*Prompt*:
Can you rewrite these rows so that "scientific name" becomes "taxon name" each time it occurs, with nothing else changed?

*Material for the task*:
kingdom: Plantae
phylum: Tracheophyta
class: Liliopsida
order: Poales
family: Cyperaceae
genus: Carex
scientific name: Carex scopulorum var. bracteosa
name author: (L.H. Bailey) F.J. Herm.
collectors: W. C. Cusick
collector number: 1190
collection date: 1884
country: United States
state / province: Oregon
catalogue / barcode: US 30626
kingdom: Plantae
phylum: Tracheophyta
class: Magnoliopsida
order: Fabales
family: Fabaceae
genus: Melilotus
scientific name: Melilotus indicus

*Correct output*:
kingdom: Plantae
phylum: Tracheophyta
class: Liliopsida
order: Poales
family: Cyperaceae
genus: Carex
taxon name: Carex scopulorum var. bracteosa
name author: (L.H. Bailey) F.J. Herm.
collectors: W. C. Cusick
collector number: 1190
collection date: 1884
country: United States
state / province: Oregon
catalogue / barcode: US 30626
kingdom: Plantae
phylum: Tracheophyta
class: Magnoliopsida
order: Fabales
family: Fabaceae
genus: Melilotus
taxon name: Melilotus indicus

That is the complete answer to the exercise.